Esto no es ideológico. Es feudal. En el feudalismo clásico, los señores exigían tributo. Los barones políticos actuales del Partido Republicano exigen retuits, declaraciones públicas de lealtad y la vilificación de los supuestos traidores. Es una lealtad transaccional, no hacia ideas o resultados, sino hacia la figura central que concede el poder.
Y sin embargo, la ilusión de unidad es solo eso —una ilusión. Detrás de las representaciones públicas de lealtad hay una corte en desorden. Asesores enfrentados. Departamentos fracturados. Un aparato de seguridad nacional tensionado por la intervención de aficionados y la paranoia populista. Y un Ejecutivo que minimiza cada fractura como “noticias falsas”, incluso mientras las grietas se amplían bajo sus pies.
Esta es la ironía de la cultura del matón: exige fuerza, pero se alimenta de la inseguridad. El dominio político de Trump depende de proyectar control absoluto, pero es precisamente ese control el que está constantemente en duda.
Cada disputa, cada filtración, cada escándalo —incluso entre sus aliados más cercanos— es una señal de que el sistema se está devorando a sí mismo. Como todo régimen feudal, queda atrapado en un ciclo de purgas y ascensos, de inestabilidad disfrazada de dinamismo.
En este entorno, la verdad no puede prosperar. Los hechos se moldean para encajar en narrativas de lealtad. La transparencia es performativa, no sustantiva. Cuando se les confronta con la disfunción interna de la administración, los portavoces de la Casa Blanca ofrecen lugares comunes sobre trabajo en equipo y resultados, mientras descartan preocupaciones legítimas como partidistas o desleales.
Es el lenguaje del gaslighting, no del gobierno.
Pero mientras las disputas palaciegas puedan entretener, las consecuencias son gravemente serias. Una presidencia gobernada por la lealtad personal en lugar de la competencia genera riesgos reales: desde crisis mal gestionadas hasta una política exterior errática, pasando por un servicio civil debilitado y desmoralizado por la agitación constante.
Como señaló el exasesor de seguridad nacional John Bolton, la configuración actual del círculo íntimo de Trump carece no solo de coherencia ideológica, sino también de seriedad profesional. No fueron contratados para gobernar. Fueron contratados para obedecer.

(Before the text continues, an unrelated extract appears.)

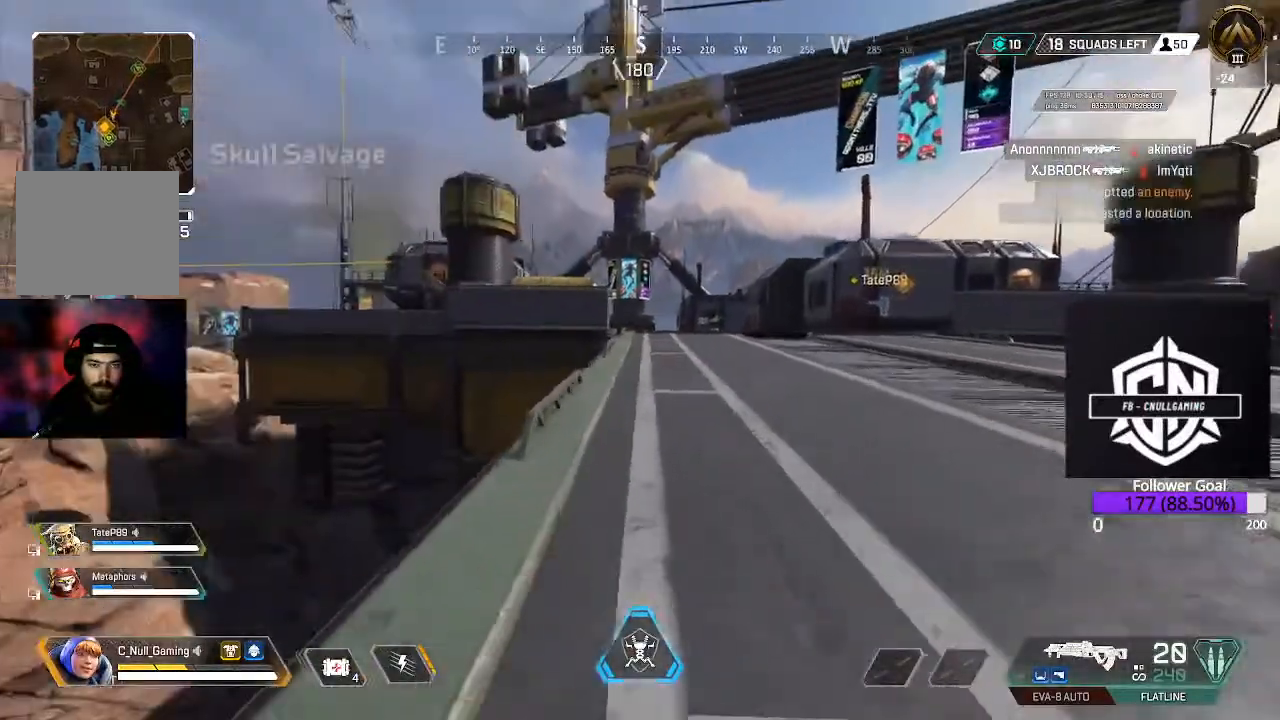
{"dt_ms": 500, "buttons": ["B"], "left_stick": "up", "right_stick": "center", "events": [[150, "L3", "up"], [350, "B", "down"]]}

Ese es el modelo que Trump siempre ha preferido: un imperio de ejecutores, no de expertos. No busca comandar una burocracia. Busca dominar una corte. En este marco, la competencia es prescindible, pero la lealtad es sagrada.
Es la razón por la que figuras como Musk obtienen acceso, mientras asesores con experiencia son ignorados. Por la que funcionarios veteranos son descartados por decir verdades incómodas, mientras que los conspiracionistas son elevados por sus halagos falsos.
También es la razón por la que el torbellino de conflictos no es un error, sino una característica. El caos sostiene la jerarquía al garantizar que nadie fuera de la figura central se vuelva demasiado poderoso, demasiado independiente o demasiado creíble. En términos feudales, el rey debe mantener a sus vasallos en competencia. Su supervivencia depende no del desempeño, sino de la proximidad. Y la amenaza constante de destierro o humillación pública es lo que garantiza la obediencia.
El resultado moderno es una presidencia gobernada no por políticas, sino por rituales de poder. Las decisiones de personal se toman en reuniones en la Oficina Oval con provocadores de internet. La política exterior se enreda en disputas personales y aranceles que cambian de dirección según a quién se le esté poniendo a prueba la lealtad esa semana.
Mientras tanto, se le dice al pueblo estadounidense que esto es normal. Que semejante comportamiento insano es lo que representa el verdadero liderazgo según la mitología MAGA. Que la brutalidad es fortaleza, y la decencia es debilidad. Que cuestionar la autoridad es traicionar la causa. Es la lógica del castillo medieval, con muros altos, fosos profundos y una población que conoce su lugar.
Pero los estadounidenses no son campesinos. Y Estados Unidos no es un castillo.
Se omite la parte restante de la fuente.